Despite the fact Homo Sapiens might otherwise be named Homo Mefirstious, enough of us quite like other ppl who happen to be un-related or related, so we are co-operative, and if we were not, we'd be all stuck back in and even earlier time before evolving a brain size capable of considering ideas of peace, love, and humour.

Getting closer to a cycle ride ride to lunch at a cafe......

Keep well Daddysdaughter, don't worry about daddy smiling at a nurse.

Patrick Turner.

larry_dammit profile image
larry_dammit

Good news. Hoping for the best 🙏🙏🙏

Happy to hear the improvement!

cceds profile image
cceds

Sounds like progress to me!! Decrease in pain is a step in the right direction. That's wonderful news :-) All the best.--Stacy

lewicki profile image
lewicki

Good luck. sounds great.

j-o-h-n profile image
j-o-h-n

to Daddysdaughter: Gr8 news 4 Dad! His dry mouth, let him wet his whistle.

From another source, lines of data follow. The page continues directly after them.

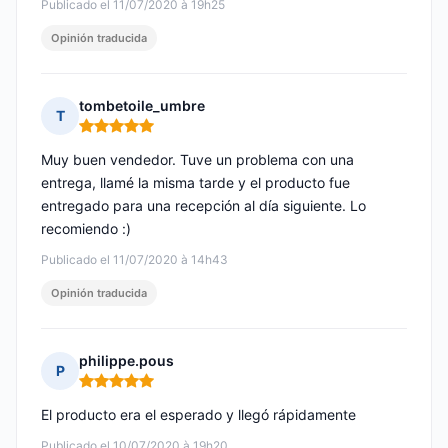
Publicado el 11/07/2020 à 19h25
Opinión traducida
tombetoile_umbre
T
Nota: 5 de 5
Muy buen vendedor. Tuve un problema con una
entrega, llamé la misma tarde y el producto fue
entregado para una recepción al día siguiente. Lo
recomiendo :)
Publicado el 11/07/2020 à 14h43
Opinión traducida
philippe.pous
P
Nota: 5 de 5
El producto era el esperado y llegó rápidamente
Publicado el 10/07/2020 à 19h20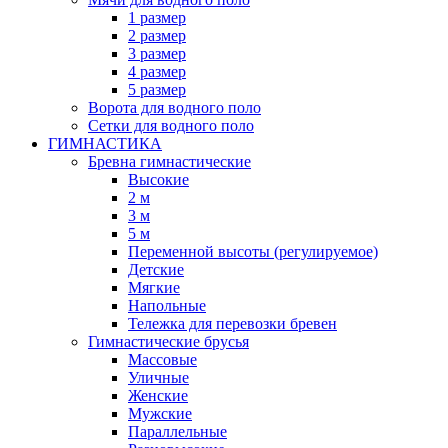
1 размер
2 размер
3 размер
4 размер
5 размер
Ворота для водного поло
Сетки для водного поло
ГИМНАСТИКА
Бревна гимнастические
Высокие
2 м
3 м
5 м
Переменной высоты (регулируемое)
Детские
Мягкие
Напольные
Тележка для перевозки бревен
Гимнастические брусья
Массовые
Уличные
Женские
Мужские
Параллельные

Good Luck and Good Health.

j-o-h-n Tuesday 09/25/2018 5:14 PM EDT

Grandude58 profile image
Grandude58

Good news! I am headed up to Omaha next week to do my initial screening.

Fingers crossed for hot of us!

Daddysdaughter profile image
Daddysdaughter in reply toGrandude58

How exciting!!! The team is amazing! Dr.Luke & Laura are the best. Fingers crossed 🤞 you will be PSMA positive and qualify!